(Stored entries)
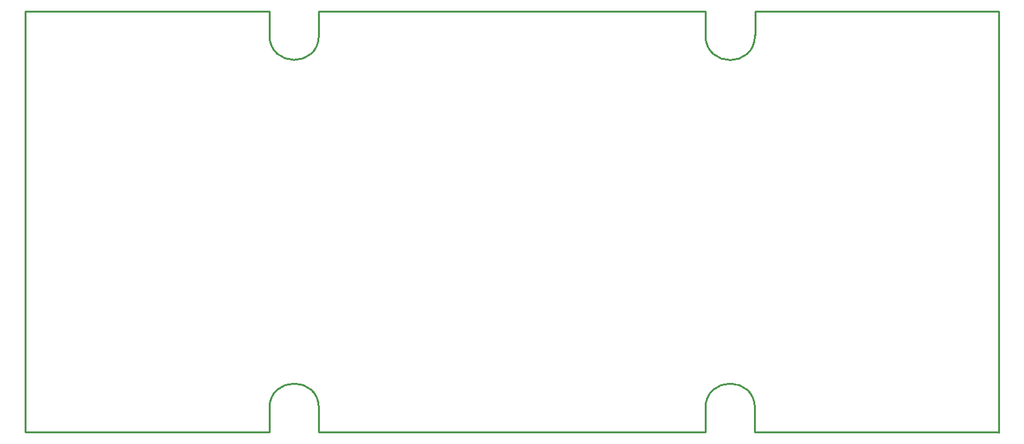
<source format=gbr>
%TF.GenerationSoftware,Altium Limited,Altium Designer,22.7.1 (60)*%
G04 Layer_Color=32768*
%FSLAX43Y43*%
%MOMM*%
%TF.SameCoordinates,1608F762-6F3A-48E5-B14A-7665CB884DB8*%
%TF.FilePolarity,Positive*%
%TF.FileFunction,Other,Board_Outline_(ES)*%
%TF.Part,Single*%
G01*
G75*
%TA.AperFunction,NonConductor*%
%ADD47C,0.254*%
D47*
X39390Y3235D02*
G03*
X32760Y3235I-3315J0D01*
G01*
X97900D02*
G03*
X91270Y3235I-3315J0D01*
G01*
X91275Y53350D02*
G03*
X97905Y53350I3315J0D01*
G01*
X32760Y53375D02*
G03*
X39390Y53375I3315J0D01*
G01*
Y0D02*
Y3250D01*
X78300Y0D02*
X91270D01*
X39390D02*
X52360D01*
X0Y56610D02*
X32760D01*
X0D02*
X0Y0D01*
X91270D02*
Y3250D01*
X91275Y53350D02*
Y56585D01*
X97900Y0D02*
Y3235D01*
X97905Y53350D02*
Y56585D01*
Y0D02*
X130665D01*
X97905Y56585D02*
X130665D01*
Y-25D02*
Y56585D01*
X32760Y0D02*
Y3235D01*
Y53375D02*
Y56610D01*
X52360Y0D02*
X78300D01*
X0D02*
X32760D01*
X39390Y56610D02*
X91270D01*
X39390Y53375D02*
Y56610D01*
%TF.MD5,f26bad900347a78e308297a022ca2f5d*%
M02*

</source>
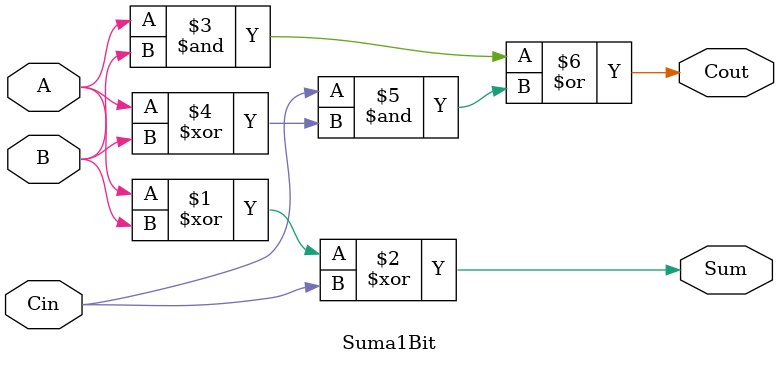
<source format=sv>
module Suma1Bit(
    input logic A,
    input logic B,
    input logic Cin,
    output logic Sum,
    output logic Cout
);
    assign Sum = A ^ B ^ Cin;
    assign Cout = (A & B) | (Cin & (A ^ B));
endmodule

</source>
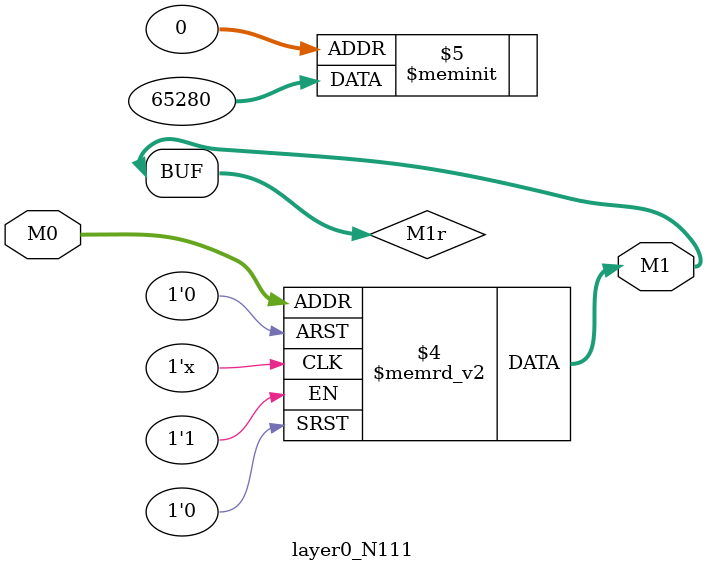
<source format=v>
module layer0_N111 ( input [3:0] M0, output [1:0] M1 );

	(*rom_style = "distributed" *) reg [1:0] M1r;
	assign M1 = M1r;
	always @ (M0) begin
		case (M0)
			4'b0000: M1r = 2'b00;
			4'b1000: M1r = 2'b00;
			4'b0100: M1r = 2'b11;
			4'b1100: M1r = 2'b00;
			4'b0010: M1r = 2'b00;
			4'b1010: M1r = 2'b00;
			4'b0110: M1r = 2'b11;
			4'b1110: M1r = 2'b00;
			4'b0001: M1r = 2'b00;
			4'b1001: M1r = 2'b00;
			4'b0101: M1r = 2'b11;
			4'b1101: M1r = 2'b00;
			4'b0011: M1r = 2'b00;
			4'b1011: M1r = 2'b00;
			4'b0111: M1r = 2'b11;
			4'b1111: M1r = 2'b00;

		endcase
	end
endmodule

</source>
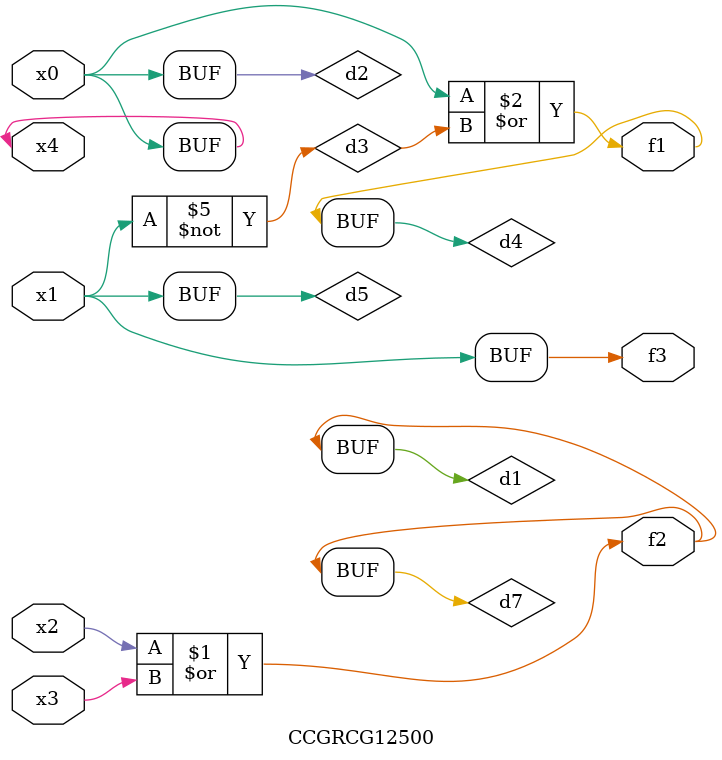
<source format=v>
module CCGRCG12500(
	input x0, x1, x2, x3, x4,
	output f1, f2, f3
);

	wire d1, d2, d3, d4, d5, d6, d7;

	or (d1, x2, x3);
	buf (d2, x0, x4);
	not (d3, x1);
	or (d4, d2, d3);
	not (d5, d3);
	nand (d6, d1, d3);
	or (d7, d1);
	assign f1 = d4;
	assign f2 = d7;
	assign f3 = d5;
endmodule

</source>
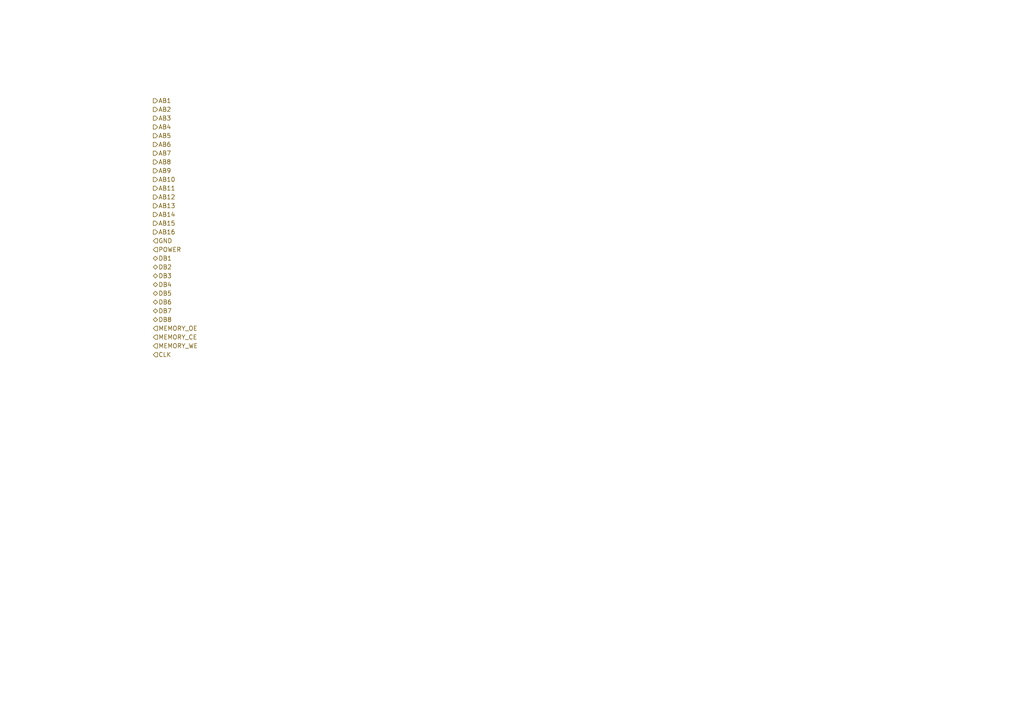
<source format=kicad_sch>
(kicad_sch (version 20230121) (generator eeschema)

  (uuid 43f44c99-9d4f-429f-a739-ba05a0dff8be)

  (paper "A4")

  


  (hierarchical_label "AB2" (shape output) (at 44.45 31.75 0) (fields_autoplaced)
    (effects (font (size 1.27 1.27)) (justify left))
    (uuid 021fa16a-701b-4667-a84c-94c8d1b6171a)
  )
  (hierarchical_label "MEMORY_WE" (shape input) (at 44.45 100.33 0) (fields_autoplaced)
    (effects (font (size 1.27 1.27)) (justify left))
    (uuid 0dd8ecd8-eadc-4304-beb5-0ea524a90e77)
  )
  (hierarchical_label "AB13" (shape output) (at 44.45 59.69 0) (fields_autoplaced)
    (effects (font (size 1.27 1.27)) (justify left))
    (uuid 1996da78-47a4-420e-a7c8-0f58eb2cc07f)
  )
  (hierarchical_label "GND" (shape input) (at 44.45 69.85 0) (fields_autoplaced)
    (effects (font (size 1.27 1.27)) (justify left))
    (uuid 1f1df1fb-a981-4ded-a2a0-b7f128ca61a5)
  )
  (hierarchical_label "DB7" (shape bidirectional) (at 44.45 90.17 0) (fields_autoplaced)
    (effects (font (size 1.27 1.27)) (justify left))
    (uuid 21eb5a6e-e46c-455e-94a2-a7d3b4cdd2e6)
  )
  (hierarchical_label "AB3" (shape output) (at 44.45 34.29 0) (fields_autoplaced)
    (effects (font (size 1.27 1.27)) (justify left))
    (uuid 2d3ad890-60a5-47ce-96a9-3c079dfd939a)
  )
  (hierarchical_label "POWER" (shape input) (at 44.45 72.39 0) (fields_autoplaced)
    (effects (font (size 1.27 1.27)) (justify left))
    (uuid 3a9d49ae-7d10-4d4d-a7cb-abab1afaaeb6)
  )
  (hierarchical_label "AB14" (shape output) (at 44.45 62.23 0) (fields_autoplaced)
    (effects (font (size 1.27 1.27)) (justify left))
    (uuid 421bc617-502f-4dba-a404-618d2e83a15f)
  )
  (hierarchical_label "DB1" (shape bidirectional) (at 44.45 74.93 0) (fields_autoplaced)
    (effects (font (size 1.27 1.27)) (justify left))
    (uuid 45195f42-fddd-48d2-9731-9f5553e00e44)
  )
  (hierarchical_label "DB6" (shape bidirectional) (at 44.45 87.63 0) (fields_autoplaced)
    (effects (font (size 1.27 1.27)) (justify left))
    (uuid 4966d74c-88e8-4449-a7d2-a93ada55536a)
  )
  (hierarchical_label "AB7" (shape output) (at 44.45 44.45 0) (fields_autoplaced)
    (effects (font (size 1.27 1.27)) (justify left))
    (uuid 5bc0cb95-0a0a-4657-9709-e899c9f4a6b3)
  )
  (hierarchical_label "AB8" (shape output) (at 44.45 46.99 0) (fields_autoplaced)
    (effects (font (size 1.27 1.27)) (justify left))
    (uuid 5f5a0a33-6667-4699-aca1-95ac6c0bf259)
  )
  (hierarchical_label "AB9" (shape output) (at 44.45 49.53 0) (fields_autoplaced)
    (effects (font (size 1.27 1.27)) (justify left))
    (uuid 62fe7371-b079-4f9e-b202-52475d9bdffb)
  )
  (hierarchical_label "CLK" (shape input) (at 44.45 102.87 0) (fields_autoplaced)
    (effects (font (size 1.27 1.27)) (justify left))
    (uuid 6afc376b-aef9-41fd-85b2-c33dcb1e0351)
  )
  (hierarchical_label "DB2" (shape bidirectional) (at 44.45 77.47 0) (fields_autoplaced)
    (effects (font (size 1.27 1.27)) (justify left))
    (uuid 73b53a90-d127-441d-bdc4-75cd4869fceb)
  )
  (hierarchical_label "AB1" (shape output) (at 44.45 29.21 0) (fields_autoplaced)
    (effects (font (size 1.27 1.27)) (justify left))
    (uuid 757148ab-e56f-4c69-ab79-c8b0a79c3fda)
  )
  (hierarchical_label "MEMORY_OE" (shape input) (at 44.45 95.25 0) (fields_autoplaced)
    (effects (font (size 1.27 1.27)) (justify left))
    (uuid 806f0520-c075-4cde-a9a8-b38b97b07fef)
  )
  (hierarchical_label "AB12" (shape output) (at 44.45 57.15 0) (fields_autoplaced)
    (effects (font (size 1.27 1.27)) (justify left))
    (uuid 815e1ba9-d016-4e95-86f2-a419e70f3b2d)
  )
  (hierarchical_label "AB11" (shape output) (at 44.45 54.61 0) (fields_autoplaced)
    (effects (font (size 1.27 1.27)) (justify left))
    (uuid 83f8b101-a3e5-4a01-9efa-f99c25526620)
  )
  (hierarchical_label "AB16" (shape output) (at 44.45 67.31 0) (fields_autoplaced)
    (effects (font (size 1.27 1.27)) (justify left))
    (uuid 8f216934-0ae9-4e9a-a9a3-ff992dccfaa1)
  )
  (hierarchical_label "AB10" (shape output) (at 44.45 52.07 0) (fields_autoplaced)
    (effects (font (size 1.27 1.27)) (justify left))
    (uuid 9a2c20e9-b51a-442e-b7bf-8eefab1befe0)
  )
  (hierarchical_label "DB5" (shape bidirectional) (at 44.45 85.09 0) (fields_autoplaced)
    (effects (font (size 1.27 1.27)) (justify left))
    (uuid a9d7b24e-e397-495a-a0b1-e95fc62a152c)
  )
  (hierarchical_label "AB5" (shape output) (at 44.45 39.37 0) (fields_autoplaced)
    (effects (font (size 1.27 1.27)) (justify left))
    (uuid aa5a271d-4bcc-4fb8-8872-94148439e08a)
  )
  (hierarchical_label "DB4" (shape bidirectional) (at 44.45 82.55 0) (fields_autoplaced)
    (effects (font (size 1.27 1.27)) (justify left))
    (uuid cac7d140-bce5-4c09-843c-040da54d365e)
  )
  (hierarchical_label "AB6" (shape output) (at 44.45 41.91 0) (fields_autoplaced)
    (effects (font (size 1.27 1.27)) (justify left))
    (uuid cea02d3b-f4d4-4390-ac4b-847193c787e4)
  )
  (hierarchical_label "DB8" (shape bidirectional) (at 44.45 92.71 0) (fields_autoplaced)
    (effects (font (size 1.27 1.27)) (justify left))
    (uuid d2060619-50b2-4a00-acf5-38a6898b38dd)
  )
  (hierarchical_label "AB4" (shape output) (at 44.45 36.83 0) (fields_autoplaced)
    (effects (font (size 1.27 1.27)) (justify left))
    (uuid d7fec3db-f9ce-4e46-8f90-4618e31fd834)
  )
  (hierarchical_label "DB3" (shape bidirectional) (at 44.45 80.01 0) (fields_autoplaced)
    (effects (font (size 1.27 1.27)) (justify left))
    (uuid ddfe858d-2eda-4e14-871c-111b6f2cf8b3)
  )
  (hierarchical_label "AB15" (shape output) (at 44.45 64.77 0) (fields_autoplaced)
    (effects (font (size 1.27 1.27)) (justify left))
    (uuid df832ca5-0fb7-46d6-9a74-f677077c6e56)
  )
  (hierarchical_label "MEMORY_CE" (shape input) (at 44.45 97.79 0) (fields_autoplaced)
    (effects (font (size 1.27 1.27)) (justify left))
    (uuid fe1e809b-f1f9-458d-a5e0-4cad7e2a2242)
  )
)

</source>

[What you should do]
Where a line of the data contains "logic", include it in the tally, and answer with the tally alone.

[Answer for this exercise]
5